[What needs to be done]: Count how many lines in the rows below contain the string "Rhodium", treating uppercase and lowercase as different. Reply with the number alone.
*** Input data Section Begins ***
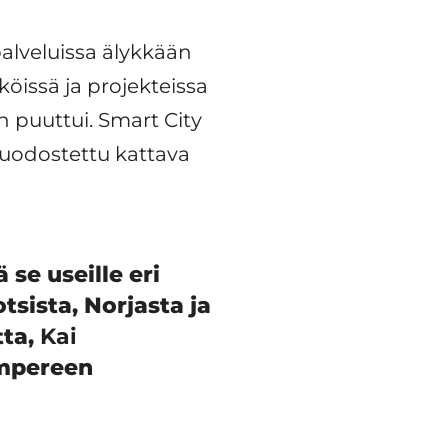
alveluissa älykkään
öissä ja projekteissa
 puuttui. Smart City
muodostettu kattava
se useille eri
tsista, Norjasta ja
tta,
Kai
ampereen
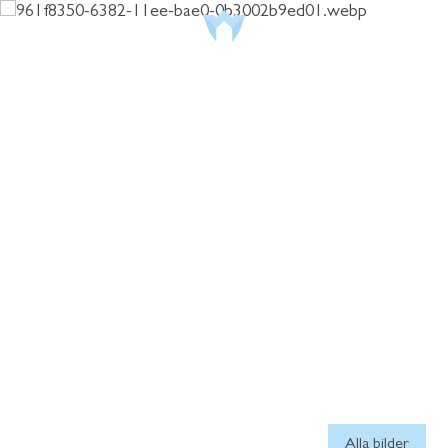
Meny
Denna bostad är såld
Alla bilder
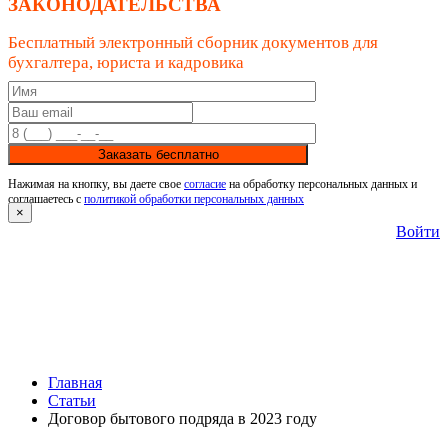
ЗАКОНОДАТЕЛЬСТВА
Бесплатный электронный сборник документов для
бухгалтера, юриста и кадровика
Заказать бесплатно
Нажимая на кнопку, вы даете свое
согласие
на обработку персональных данных и
соглашаетесь с
политикой обработки персональных данных
×
Войти
Главная
Статьи
Договор бытового подряда в 2023 году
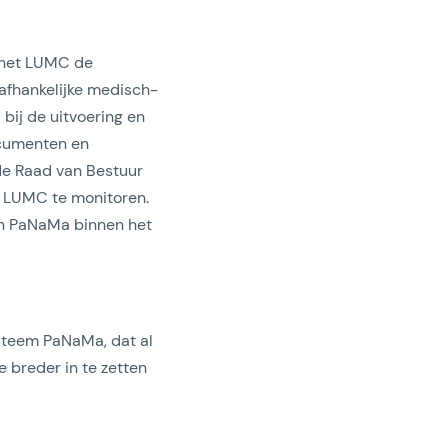
 het LUMC de
nafhankelijke medisch-
 bij de uitvoering en
ocumenten en
 de Raad van Bestuur
t LUMC te monitoren.
in PaNaMa binnen het
steem PaNaMa, dat al
e breder in te zetten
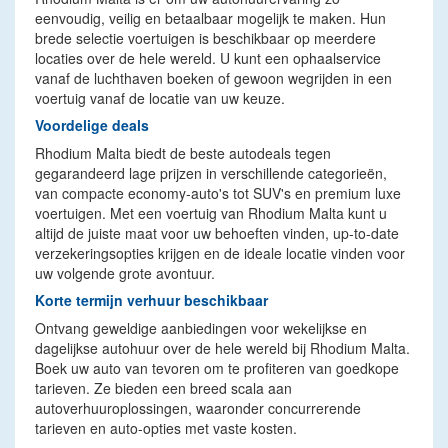
eenvoudig, veilig en betaalbaar mogelijk te maken. Hun
brede selectie voertuigen is beschikbaar op meerdere
locaties over de hele wereld. U kunt een ophaalservice
vanaf de luchthaven boeken of gewoon wegrijden in een
voertuig vanaf de locatie van uw keuze.
Voordelige deals
Rhodium Malta biedt de beste autodeals tegen
gegarandeerd lage prijzen in verschillende categorieën,
van compacte economy-auto's tot SUV's en premium luxe
voertuigen. Met een voertuig van Rhodium Malta kunt u
altijd de juiste maat voor uw behoeften vinden, up-to-date
verzekeringsopties krijgen en de ideale locatie vinden voor
uw volgende grote avontuur.
Korte termijn verhuur beschikbaar
Ontvang geweldige aanbiedingen voor wekelijkse en
dagelijkse autohuur over de hele wereld bij Rhodium Malta.
Boek uw auto van tevoren om te profiteren van goedkope
tarieven. Ze bieden een breed scala aan
autoverhuuroplossingen, waaronder concurrerende
tarieven en auto-opties met vaste kosten.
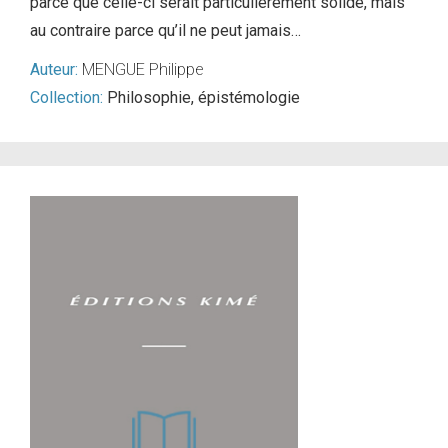
parce que celle-ci serait particulièrement solide, mais
au contraire parce qu’il ne peut jamais…
Auteur:
MENGUE Philippe
Collection:
Philosophie, épistémologie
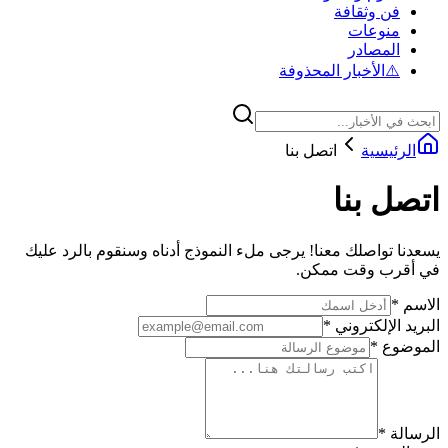
فن وثقافة
منوعات
المصادر
⚠️
الأخبار المحذوفة
الرئيسية
اتصل بنا
اتصل بنا
يسعدنا تواصلك معنا! يرجى ملء النموذج أدناه وسنقوم بالرد عليك
في أقرب وقت ممكن.
الاسم
*
البريد الإلكتروني
*
الموضوع
*
الرسالة
*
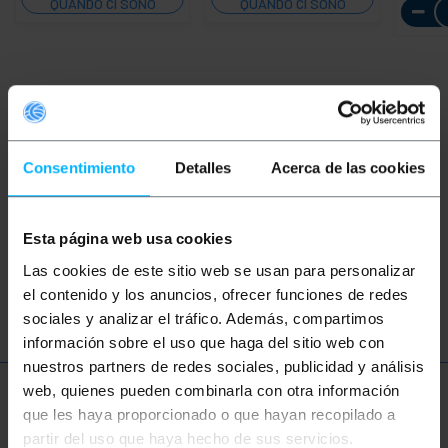
QUANDO CI SONO
QUANDO CI SONO
SCORTE
SCORTE
Parole
Non hai trovato quello che cercavi? Questi
Consentimiento
Detalles
Acerca de las cookies
argomenti potrebbero aiutarti
Esta página web usa cookies
seriale
RS232
RS422
RS485
Las cookies de este sitio web se usan para personalizar
DB9
DB25
porta
collegamento
el contenido y los anuncios, ofrecer funciones de redes
sociales y analizar el tráfico. Además, compartimos
información sobre el uso que haga del sitio web con
nuestros partners de redes sociales, publicidad y análisis
web, quienes pueden combinarla con otra información
Ulteriori informazioni
que les haya proporcionado o que hayan recopilado a
partir del uso que haya hecho de sus servicios.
*** Input data Section Ends ***
[Written reply]: 3